- **課題**
下の本文は訴訟について説明しています。そこで挙げられている訴訟の種類をすべて書き出してください。

どのような 訴訟 があるのか( 訴訟 の種類)

 訴訟には、訴訟の対象に応じて、いくつか種類があります。

民事訴訟

主に一般私人や法人が当事者となり、私法上の請求権のあるなしや法律関係のあるなしを対象とします。

刑事訴訟

検察官が訴える側になり、訴えられた者(被告人)の行為が刑罰法規に違反しているのかを判断する訴訟です。

行政訴訟

国や地方公共団体の行った処分の取消しや変更などを求める訴訟です。

参考:裁判手続を利用する方へ(裁判所ホームページ)

参考:裁判所NAVI(裁判所パンフレット)

以下では、民事訴訟について記載をいたします。

どのようなときに民事訴訟を提起するのか

 民事訴訟 は国家が強制的に紛争を解決する強力な手段である反面、時間も労力もかかりますし、弁護士に依頼すれば費用もかかるため、二次的、三次的な手段となることが多いように思われます。

 具体的には、相手と話し合いで解決できそうにないときや、相手とそもそも話し合いができないようなときに提起することが考えられます。

 また、特殊な目的としては、判決を取得すると消滅時効期間が伸びるため、時効期間を延ばすために提起することもあります。

 なお、訴訟と裁判とは、ほぼ同じ意味です。

訴訟 を提起されたら

 自分から訴訟を提起するだけでなく、相手方から訴訟を提起されることもあり得ます。

 提起された訴訟に対応せずそのままにしておくと、どうなるのでしょうか。

 相手方の主張に反論しない(=反論を記載した答弁書を提出しない。)と、相手方の主張を全面的に認める内容の判決が出て、判決の内容どおりの支払い等をしなければならなくなります。

- **行の一覧**
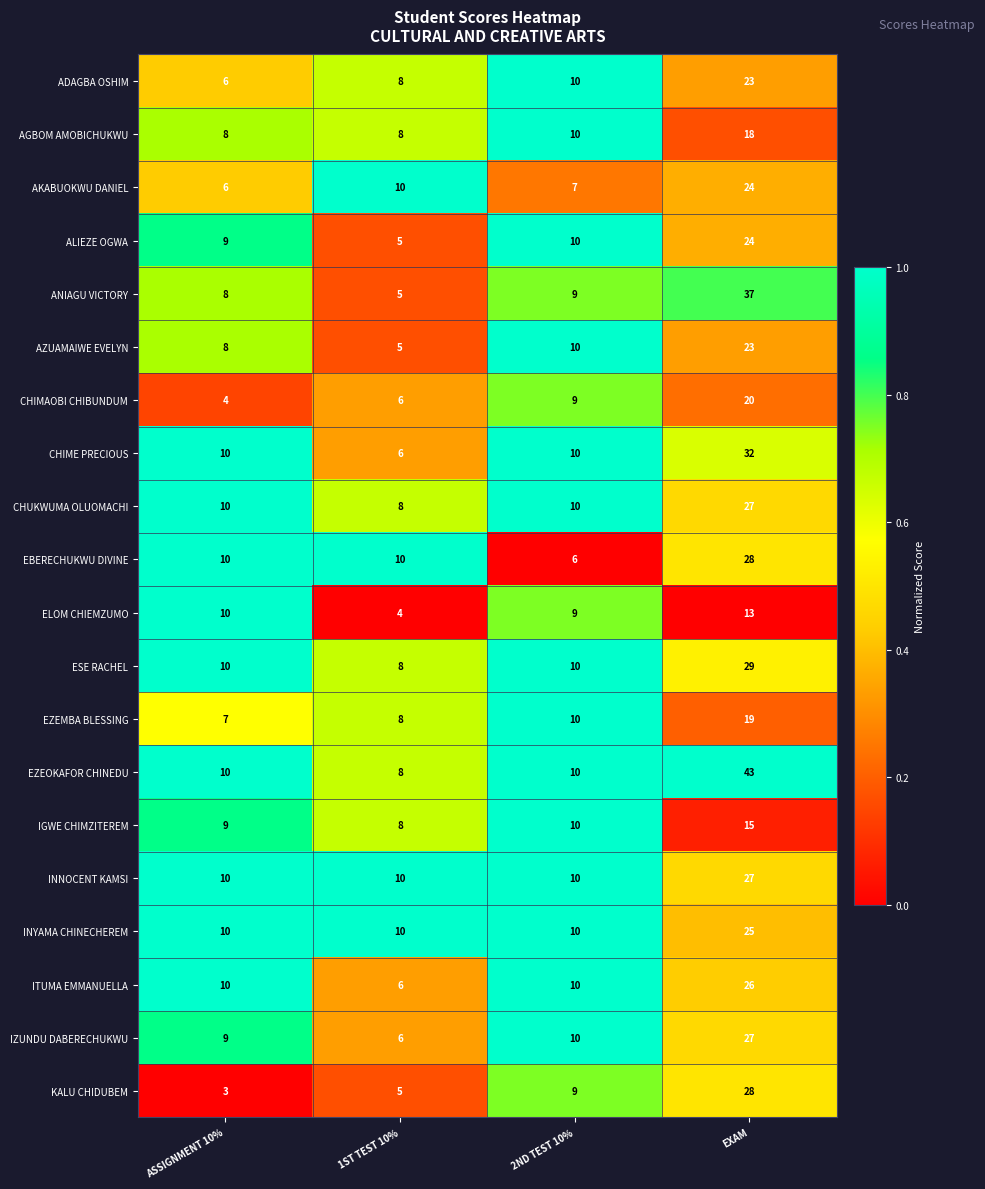

How many categories are shown in the chart?

4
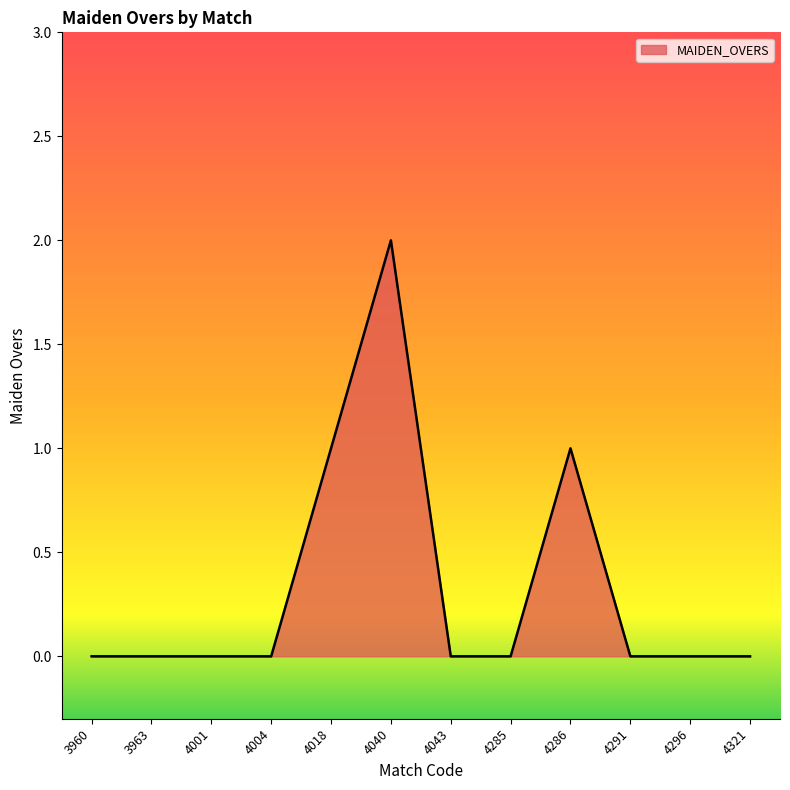

Which category has the highest value across all series?

4040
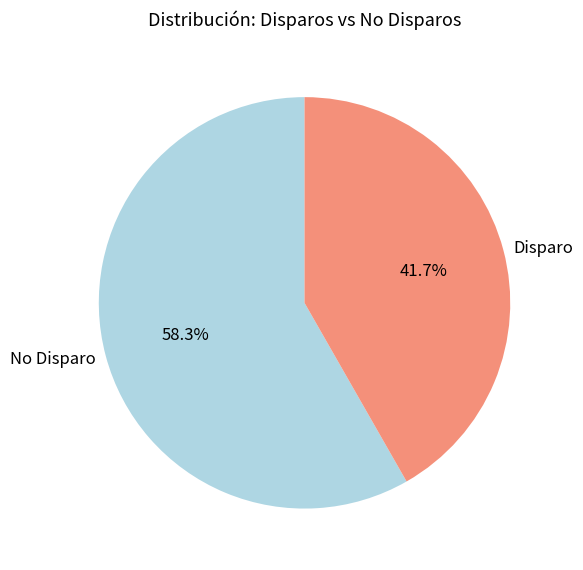

How many segments does this pie chart have?

2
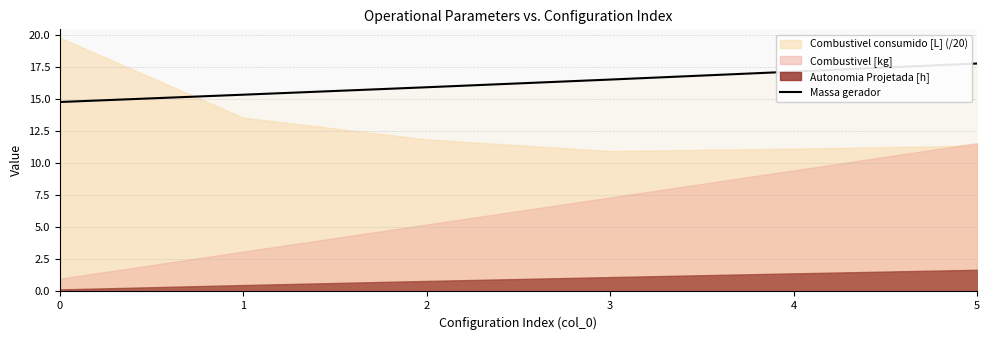

What is the lowest value of the Massa gerador series?

14.8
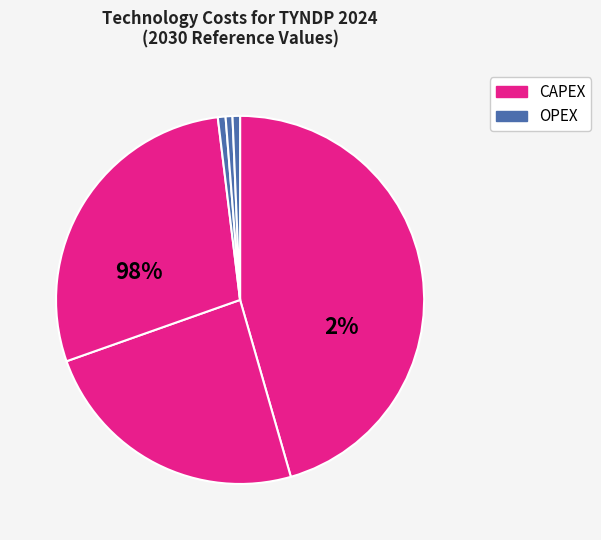

Is Rooftop PV OPEX the majority of the pie?

No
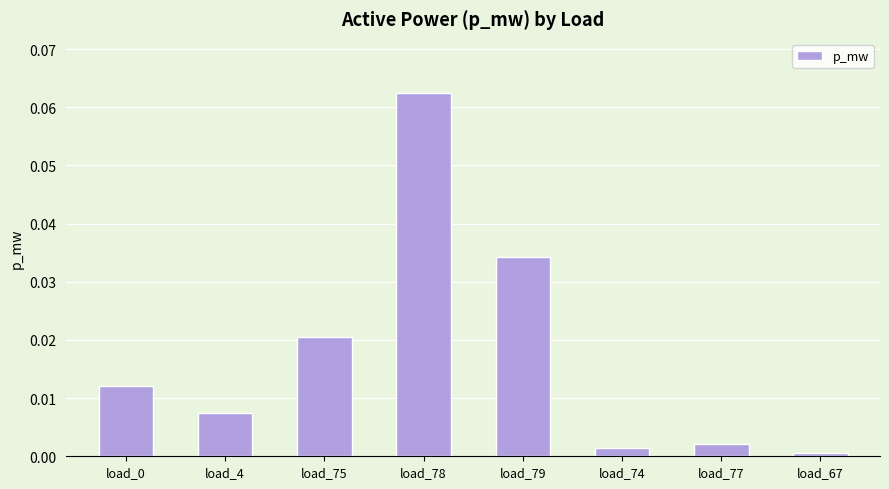

At which category does the chart reach its peak across all series?

load_78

- **解答**
民事訴訟、刑事訴訟、行政訴訟の三つです。